** Entries supplied **
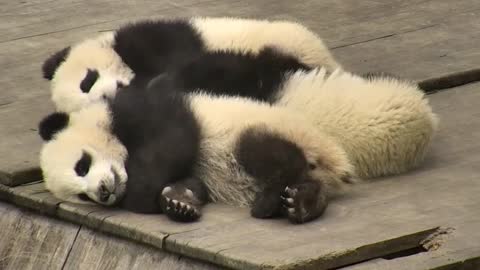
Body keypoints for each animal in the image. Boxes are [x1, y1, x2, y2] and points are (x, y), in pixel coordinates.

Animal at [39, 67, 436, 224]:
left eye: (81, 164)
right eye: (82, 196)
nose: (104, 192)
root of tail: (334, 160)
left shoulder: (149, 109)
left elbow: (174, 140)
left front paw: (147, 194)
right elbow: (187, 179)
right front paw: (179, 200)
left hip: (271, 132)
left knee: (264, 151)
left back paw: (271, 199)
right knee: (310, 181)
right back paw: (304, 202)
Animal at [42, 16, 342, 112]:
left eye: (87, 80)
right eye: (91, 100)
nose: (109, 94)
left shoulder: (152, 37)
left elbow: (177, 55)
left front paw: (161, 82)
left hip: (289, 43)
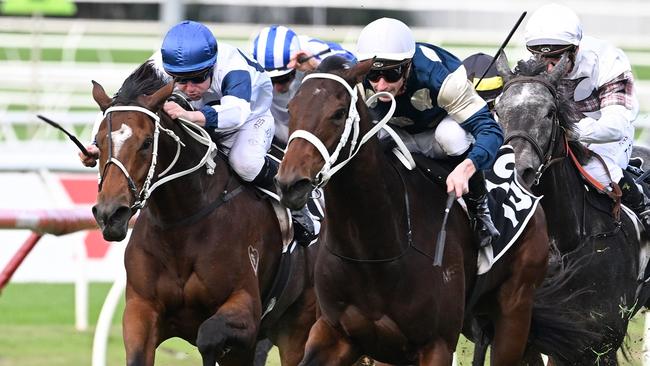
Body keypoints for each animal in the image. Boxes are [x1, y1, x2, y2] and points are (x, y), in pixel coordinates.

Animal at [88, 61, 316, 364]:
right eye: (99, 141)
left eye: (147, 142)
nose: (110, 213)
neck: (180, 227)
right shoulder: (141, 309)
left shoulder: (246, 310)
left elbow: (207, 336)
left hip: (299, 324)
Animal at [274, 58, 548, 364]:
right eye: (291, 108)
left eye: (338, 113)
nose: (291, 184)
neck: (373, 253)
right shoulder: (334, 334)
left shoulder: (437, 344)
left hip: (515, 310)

---

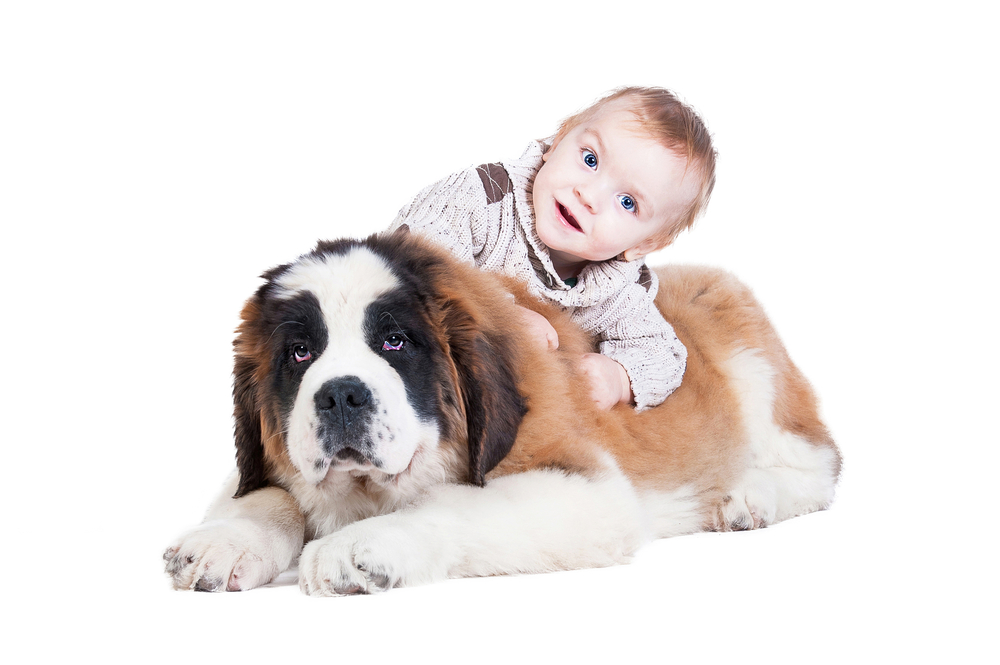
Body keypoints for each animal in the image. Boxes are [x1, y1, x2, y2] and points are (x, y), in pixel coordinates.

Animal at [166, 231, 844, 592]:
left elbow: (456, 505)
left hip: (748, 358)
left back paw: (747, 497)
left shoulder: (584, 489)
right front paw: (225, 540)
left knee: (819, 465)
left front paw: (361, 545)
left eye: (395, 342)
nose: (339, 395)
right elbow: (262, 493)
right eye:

** Exercise goal **
Each line in the material with "front" in it must be reported.

** Your solution **
left front paw: (147, 194)
right front paw: (179, 200)
left front paw: (161, 82)
right front paw: (225, 540)
left front paw: (361, 545)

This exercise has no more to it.